Wildebeests face blockage threat

What you need to know:

  • Dar's plan to put up highway in Serengeti park would hamper migration spectacle

The future of the world-famous wildebeest migration spectacle at Kenya’s Masai Mara hangs in the balance following Tanzania’s plan to put up a 480-kilometre highway through its Serengeti National Park.

The news that the controversial plan has not been shelved were disclosed by sources the office of Tanzania’s Vice-President.

“The plan is still at the ministerial level. When it reaches us, we will decide and the decision will be made public,” the senior official in the VP’s office told AFP on condition of anonymity.

Environmentalists have voiced concern that the planned road, from Arusha across the Unesco-listed wildlife sanctuary to the shores of Lake Victoria, would devastate the ecosystem and disrupt wildlife migration.

Some lawmakers too, have also argued that the road would be a freeway for poachers.

Tanzania’s Natural Resources assistant minister Ezekiel Maige said last week that the government had commissioned an environmental impact study and that no decision had yet been taken.

If Tanzania goes ahead with the plan, the Mara-Serengeti ecosystem will be greatly affected, as the wildebeests will be blocked from going into the Mara and back into Serengeti in search of pasture.

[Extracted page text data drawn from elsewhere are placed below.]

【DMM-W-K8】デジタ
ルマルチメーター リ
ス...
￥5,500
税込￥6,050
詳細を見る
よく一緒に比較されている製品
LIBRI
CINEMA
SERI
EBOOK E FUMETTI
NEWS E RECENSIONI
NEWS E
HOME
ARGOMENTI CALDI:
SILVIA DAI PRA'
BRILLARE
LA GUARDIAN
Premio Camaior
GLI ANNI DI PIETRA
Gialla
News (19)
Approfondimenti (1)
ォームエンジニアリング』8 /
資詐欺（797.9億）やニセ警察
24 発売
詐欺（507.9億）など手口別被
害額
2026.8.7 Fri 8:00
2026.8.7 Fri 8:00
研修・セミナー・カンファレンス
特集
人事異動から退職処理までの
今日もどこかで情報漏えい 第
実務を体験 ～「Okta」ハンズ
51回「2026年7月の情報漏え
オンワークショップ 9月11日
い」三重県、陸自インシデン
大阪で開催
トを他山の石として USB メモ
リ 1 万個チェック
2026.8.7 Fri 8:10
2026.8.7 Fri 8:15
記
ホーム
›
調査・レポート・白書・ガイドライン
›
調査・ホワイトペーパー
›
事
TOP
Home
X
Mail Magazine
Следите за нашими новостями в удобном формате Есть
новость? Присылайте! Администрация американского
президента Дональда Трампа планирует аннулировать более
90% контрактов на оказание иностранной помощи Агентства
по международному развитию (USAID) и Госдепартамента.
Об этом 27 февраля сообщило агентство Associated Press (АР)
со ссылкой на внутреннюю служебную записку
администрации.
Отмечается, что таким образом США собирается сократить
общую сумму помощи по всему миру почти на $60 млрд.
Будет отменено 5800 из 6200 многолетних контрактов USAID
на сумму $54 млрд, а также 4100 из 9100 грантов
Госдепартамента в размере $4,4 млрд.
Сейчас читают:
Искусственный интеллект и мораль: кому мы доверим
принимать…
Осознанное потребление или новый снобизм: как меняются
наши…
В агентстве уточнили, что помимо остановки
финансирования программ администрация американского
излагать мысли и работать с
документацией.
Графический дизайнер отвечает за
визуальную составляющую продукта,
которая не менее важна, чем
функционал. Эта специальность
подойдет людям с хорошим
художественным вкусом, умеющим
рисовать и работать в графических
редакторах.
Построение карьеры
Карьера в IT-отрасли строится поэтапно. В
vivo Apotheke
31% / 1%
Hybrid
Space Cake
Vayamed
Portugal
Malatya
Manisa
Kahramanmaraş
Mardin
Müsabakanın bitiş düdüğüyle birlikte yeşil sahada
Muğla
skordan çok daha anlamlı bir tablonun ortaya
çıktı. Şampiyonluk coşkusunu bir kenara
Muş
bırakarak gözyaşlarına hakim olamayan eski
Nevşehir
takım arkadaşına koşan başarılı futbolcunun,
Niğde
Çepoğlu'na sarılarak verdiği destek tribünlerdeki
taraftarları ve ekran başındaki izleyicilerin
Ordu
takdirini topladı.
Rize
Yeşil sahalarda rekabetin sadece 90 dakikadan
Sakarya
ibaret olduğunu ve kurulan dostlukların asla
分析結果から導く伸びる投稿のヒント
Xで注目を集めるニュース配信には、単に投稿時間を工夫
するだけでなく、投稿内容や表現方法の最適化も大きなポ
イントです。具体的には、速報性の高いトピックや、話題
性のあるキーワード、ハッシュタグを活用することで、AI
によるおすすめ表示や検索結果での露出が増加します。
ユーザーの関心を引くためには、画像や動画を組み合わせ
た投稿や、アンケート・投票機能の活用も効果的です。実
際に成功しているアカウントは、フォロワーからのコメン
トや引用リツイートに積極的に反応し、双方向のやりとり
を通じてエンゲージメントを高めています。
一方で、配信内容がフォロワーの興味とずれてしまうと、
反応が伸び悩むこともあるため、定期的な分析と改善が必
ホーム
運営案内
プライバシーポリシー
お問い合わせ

The 14,763-square kilometre Serengeti is key to Tanzania’s tourism, which is one of the East African country’s main foreign exchange earners.

Peak time

The report of the planned construction is likely to shake Kenya’s tourism industry as it will disrupt the peak time of the spectacle – a wonder of the world – when hundreds of tourists flock in to witness the crossing of the wildebeests into the Mara.

Between July and October, wildebeest migrate to the Mara from Tanzania to graze. The mass of over two million wildebeest covers the savannah grasslands as far as the eye can see.

In October, as the short rains begin to fall in the south and east of Serengeti, the herds start to leave the Mara, crossing the Mara River again to go back to Tanzania.